**Task**
Output all entries precisely and leave out the pictures.

**Dataset extract**
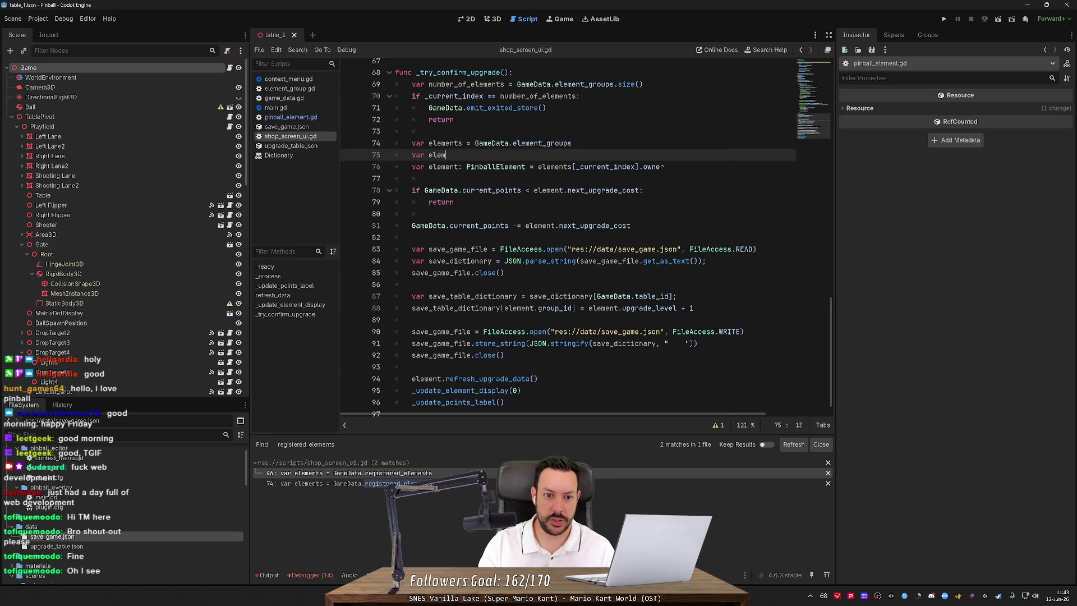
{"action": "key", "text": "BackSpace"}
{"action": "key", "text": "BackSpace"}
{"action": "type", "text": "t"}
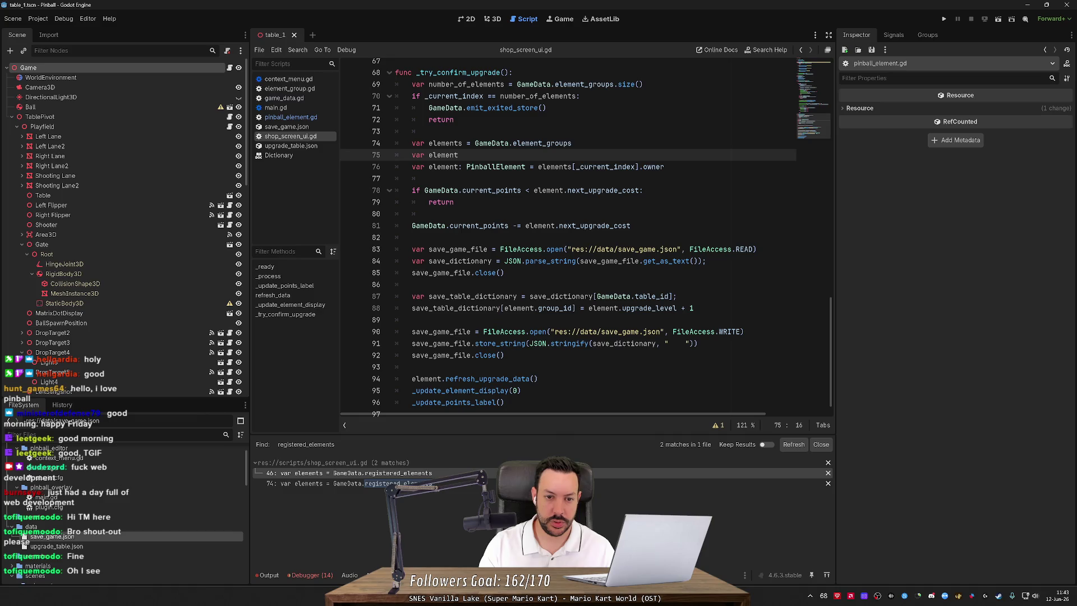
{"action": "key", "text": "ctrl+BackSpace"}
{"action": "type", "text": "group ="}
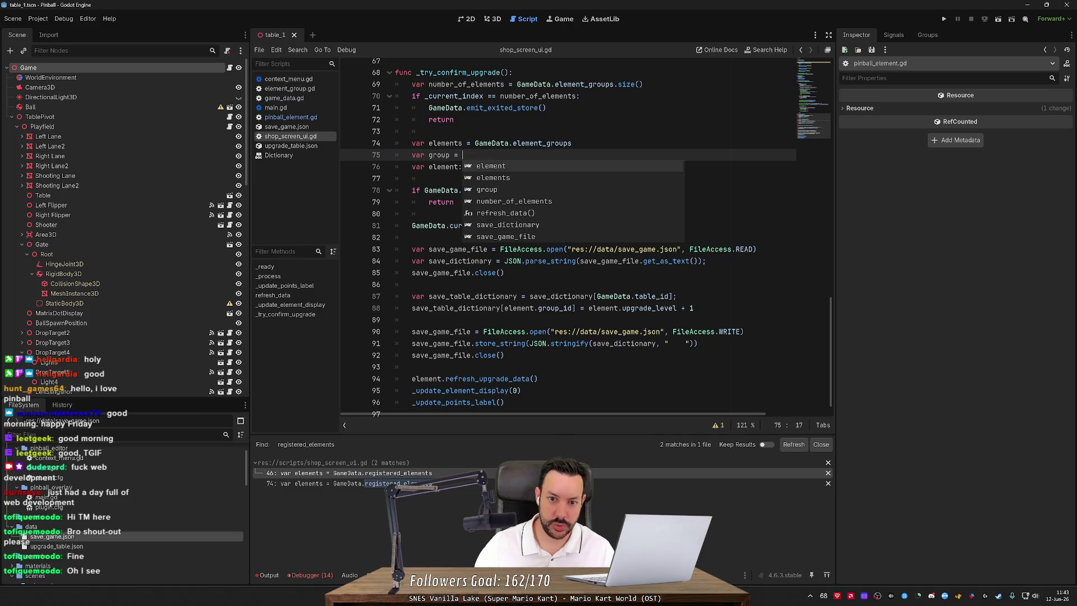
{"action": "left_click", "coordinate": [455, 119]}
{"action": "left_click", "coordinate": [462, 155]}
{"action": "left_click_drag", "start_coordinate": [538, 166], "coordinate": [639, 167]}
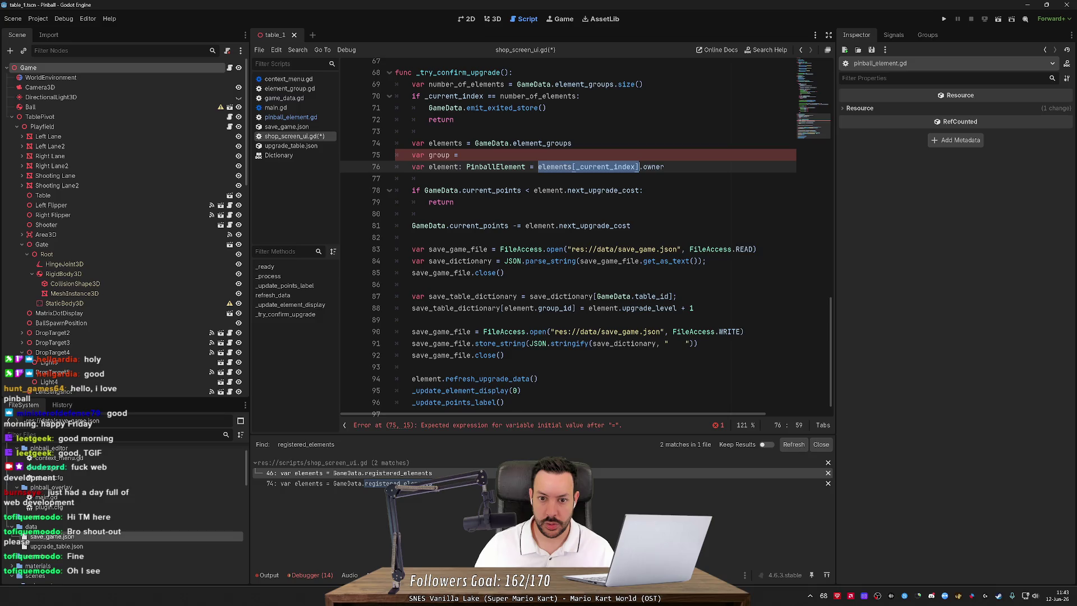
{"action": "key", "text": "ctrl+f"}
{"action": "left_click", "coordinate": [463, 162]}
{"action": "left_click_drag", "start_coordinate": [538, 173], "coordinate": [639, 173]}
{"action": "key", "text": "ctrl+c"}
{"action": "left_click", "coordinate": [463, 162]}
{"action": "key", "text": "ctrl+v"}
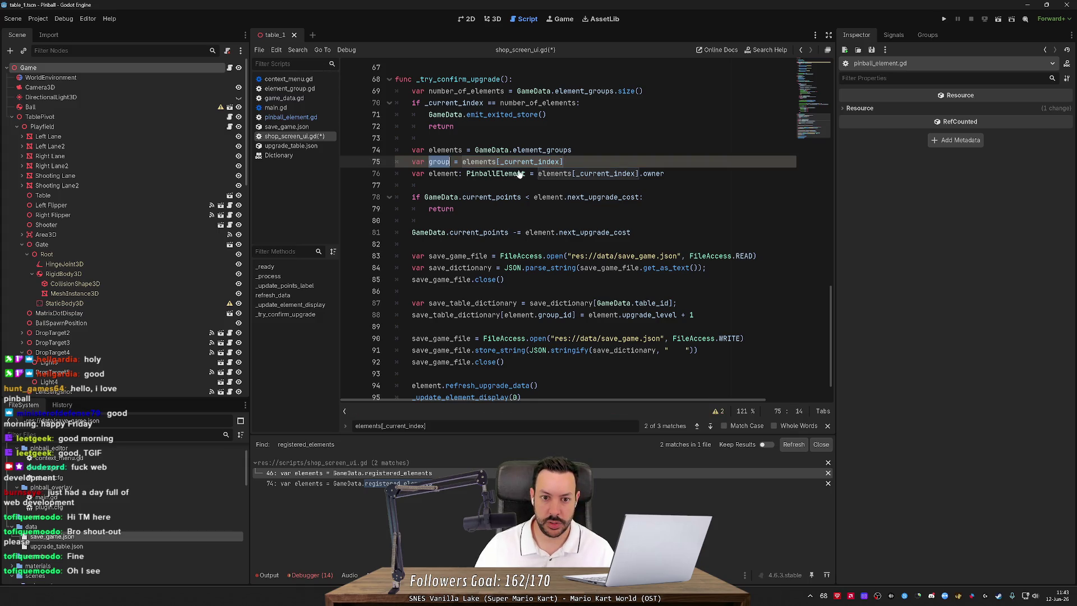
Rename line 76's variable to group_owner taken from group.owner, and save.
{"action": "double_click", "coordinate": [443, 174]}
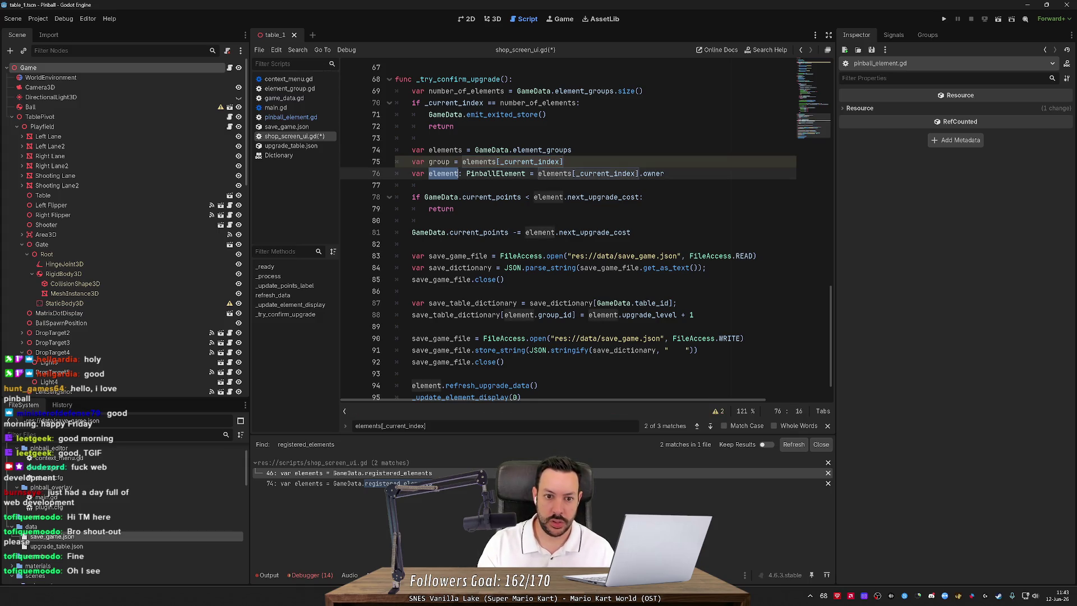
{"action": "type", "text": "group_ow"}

**Answer section**
{"action": "key", "text": "BackSpace"}
{"action": "key", "text": "BackSpace"}
{"action": "type", "text": "t"}
{"action": "key", "text": "ctrl+BackSpace"}
{"action": "type", "text": "group ="}
{"action": "left_click", "coordinate": [455, 119]}
{"action": "left_click", "coordinate": [462, 155]}
{"action": "left_click_drag", "start_coordinate": [538, 166], "coordinate": [639, 167]}
{"action": "key", "text": "ctrl+f"}
{"action": "left_click", "coordinate": [463, 162]}
{"action": "left_click_drag", "start_coordinate": [538, 173], "coordinate": [639, 173]}
{"action": "key", "text": "ctrl+c"}
{"action": "left_click", "coordinate": [463, 162]}
{"action": "key", "text": "ctrl+v"}
Rename line 76's variable to group_owner taken from group.owner, and save.
{"action": "double_click", "coordinate": [443, 174]}
{"action": "type", "text": "group_ow"}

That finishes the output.